Another market distortion in California is compensating generators for not generating electricity, known as self-scheduled cuts. Believe it or not, there is a market for selling nothing - generators bid for who will turn off their generation for the least amount of money. This service is wholly an artifact of renewable energy oversupply and is charged to ratepayers, who get nothing of value in return (other than stopping a clean but uncontrollable resource from destroying their electrical grid).

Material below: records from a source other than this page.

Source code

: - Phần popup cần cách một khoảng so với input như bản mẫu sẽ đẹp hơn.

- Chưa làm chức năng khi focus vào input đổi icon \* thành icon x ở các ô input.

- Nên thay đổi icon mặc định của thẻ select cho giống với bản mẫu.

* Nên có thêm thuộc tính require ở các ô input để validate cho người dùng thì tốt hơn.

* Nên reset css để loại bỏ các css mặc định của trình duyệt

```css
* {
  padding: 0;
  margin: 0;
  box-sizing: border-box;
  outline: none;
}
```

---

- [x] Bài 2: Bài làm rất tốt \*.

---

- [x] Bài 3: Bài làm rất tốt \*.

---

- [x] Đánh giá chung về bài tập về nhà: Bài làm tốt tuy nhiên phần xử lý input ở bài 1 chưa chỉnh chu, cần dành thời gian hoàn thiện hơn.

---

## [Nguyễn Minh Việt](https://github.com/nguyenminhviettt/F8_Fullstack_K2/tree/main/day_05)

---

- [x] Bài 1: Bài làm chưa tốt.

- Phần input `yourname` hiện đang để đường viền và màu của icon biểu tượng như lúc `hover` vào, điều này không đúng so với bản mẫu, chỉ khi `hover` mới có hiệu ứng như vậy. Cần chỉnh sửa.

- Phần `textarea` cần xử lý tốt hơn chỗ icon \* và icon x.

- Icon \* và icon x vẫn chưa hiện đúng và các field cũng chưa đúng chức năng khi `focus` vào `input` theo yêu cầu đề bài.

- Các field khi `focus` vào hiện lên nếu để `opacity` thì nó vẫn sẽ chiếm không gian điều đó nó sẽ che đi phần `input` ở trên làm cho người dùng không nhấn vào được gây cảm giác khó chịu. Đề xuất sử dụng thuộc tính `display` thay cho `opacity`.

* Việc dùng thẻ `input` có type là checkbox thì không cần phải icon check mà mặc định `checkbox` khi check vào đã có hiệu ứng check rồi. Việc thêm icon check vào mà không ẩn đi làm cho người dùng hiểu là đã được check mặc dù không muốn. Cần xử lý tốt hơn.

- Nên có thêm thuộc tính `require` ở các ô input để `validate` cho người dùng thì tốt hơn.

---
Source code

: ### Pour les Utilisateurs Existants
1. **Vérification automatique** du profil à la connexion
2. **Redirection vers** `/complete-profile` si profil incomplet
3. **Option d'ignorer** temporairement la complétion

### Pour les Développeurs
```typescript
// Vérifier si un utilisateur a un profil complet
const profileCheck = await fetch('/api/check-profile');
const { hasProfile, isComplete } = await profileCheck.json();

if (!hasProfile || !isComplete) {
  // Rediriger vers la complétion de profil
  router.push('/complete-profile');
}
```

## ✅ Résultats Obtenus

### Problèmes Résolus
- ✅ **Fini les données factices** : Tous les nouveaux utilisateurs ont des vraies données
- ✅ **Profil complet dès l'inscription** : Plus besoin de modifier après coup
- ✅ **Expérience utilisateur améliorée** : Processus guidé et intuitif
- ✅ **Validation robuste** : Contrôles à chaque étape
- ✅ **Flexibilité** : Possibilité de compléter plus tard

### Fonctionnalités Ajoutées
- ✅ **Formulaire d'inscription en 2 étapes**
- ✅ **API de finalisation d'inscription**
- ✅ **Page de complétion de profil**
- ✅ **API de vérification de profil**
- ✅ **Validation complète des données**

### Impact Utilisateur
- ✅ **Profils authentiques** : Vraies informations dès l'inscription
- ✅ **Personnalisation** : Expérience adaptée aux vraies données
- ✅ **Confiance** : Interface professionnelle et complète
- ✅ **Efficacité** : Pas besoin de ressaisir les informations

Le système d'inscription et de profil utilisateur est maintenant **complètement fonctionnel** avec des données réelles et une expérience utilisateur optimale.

Nuclear plants are closing in the U.S. not because they're un-economical or their electricity is expensive. They're closing because renewables and gas interests have gamed state policy to eliminate their only real competition, to the detriment of both customers and the environment. Sometimes this anti-competitive behavior extends beyond state lines, however, and several complaints before FERC at this moment threaten to bring their scam to an end.

Rami Reshef's picture
Rami Reshef on Jul 3, 2020

Very interesting and informative article, thanks Roger! Also enjoyed trying to follow the fairly complex discussion below. Of course you are both correct that in order for utilities to serve all electricity consumers, regulators need to take these different issues into consideration and provide incentives that both encourage the use of VRs to reduce carbon emissions and encourage the entrance of new storage technologies that will more cost-effectively offset the VRs and avoid the need for uneconomical and pollutant coal and gas peaker plants.  Green hydrogen is still expensive, but prices are dropping as production increases and it will enable long-duration storage; together with fuel cells, green hydrogen produced with surplus VRs that would otherwise be curtailed is enabling green microgrids that can provide cost-effective and resilient electricity to solve many of the issues you raise.  Certainly introducing more DERs into the energy market in the U.S. will provide consumers with more choices and have a favorable impact on electricity prices, and hopefully will also play a role in reducing dependence on fossil fuels.